Asked by Tinsley Acosta on Dec 07, 2021 FAQ



The right number of reducers are 0.95 or 1.75 multiplied by (<no. of nodes> * <no. of the maximum container per node>). With 0.95, all reducers immediately launch and start transferring map outputs as the maps finish.
Subsequently,
The number of reducers can be set in two ways as below: Using the command line: While running the MapReduce job, we have an option to set the number of reducers which can be specified by the controller mapred.reduce.tasks. This will set the maximum reducers to 20.

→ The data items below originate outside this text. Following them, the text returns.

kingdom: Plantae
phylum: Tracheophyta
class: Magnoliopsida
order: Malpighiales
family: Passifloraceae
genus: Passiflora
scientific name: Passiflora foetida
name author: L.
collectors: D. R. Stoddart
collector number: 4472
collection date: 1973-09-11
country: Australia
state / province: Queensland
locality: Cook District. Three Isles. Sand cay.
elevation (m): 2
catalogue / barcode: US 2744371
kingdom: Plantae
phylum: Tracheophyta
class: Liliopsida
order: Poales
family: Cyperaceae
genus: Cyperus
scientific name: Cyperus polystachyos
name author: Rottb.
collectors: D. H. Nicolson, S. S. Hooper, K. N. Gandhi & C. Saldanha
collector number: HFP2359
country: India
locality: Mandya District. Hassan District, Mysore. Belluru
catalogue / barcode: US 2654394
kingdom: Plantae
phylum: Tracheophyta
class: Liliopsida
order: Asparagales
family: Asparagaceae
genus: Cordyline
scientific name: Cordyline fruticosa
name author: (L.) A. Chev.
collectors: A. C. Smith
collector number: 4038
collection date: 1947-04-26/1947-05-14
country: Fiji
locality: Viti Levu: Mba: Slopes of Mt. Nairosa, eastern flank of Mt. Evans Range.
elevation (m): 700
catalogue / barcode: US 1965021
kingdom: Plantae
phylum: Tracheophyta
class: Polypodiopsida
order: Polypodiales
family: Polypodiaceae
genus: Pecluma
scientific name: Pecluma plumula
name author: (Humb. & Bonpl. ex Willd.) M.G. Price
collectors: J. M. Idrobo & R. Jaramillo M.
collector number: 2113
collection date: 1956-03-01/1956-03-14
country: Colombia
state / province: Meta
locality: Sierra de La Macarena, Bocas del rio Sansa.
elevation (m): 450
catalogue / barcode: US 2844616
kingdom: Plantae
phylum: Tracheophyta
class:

Next, The Reducer Of Map-Reduce is consist of mainly 3 processes/phases: Shuffle: Shuffling helps to carry data from the Mapper to the required Reducer. With the help of HTTP, the framework calls for applicable partition of the output in all Mappers.
In fact,
Reducer in Hadoop MapReduce reduces a set of intermediate values which share a key to a smaller set of values. In MapReduce job execution flow, Reducer takes a set of an intermediate key-value pair produced by the mapper as the input. Then, Reducer aggregate, filter and combine key-value pairs and this requires a wide range of processing.
In this manner,
Partitioner decides how outputs from combiners are sent to the reducers. The output of the partitioner is shuffled and sorted. This output is fed as input to the reducer. The reducer combines all the intermediate values for the intermediate keys into a list called tuples.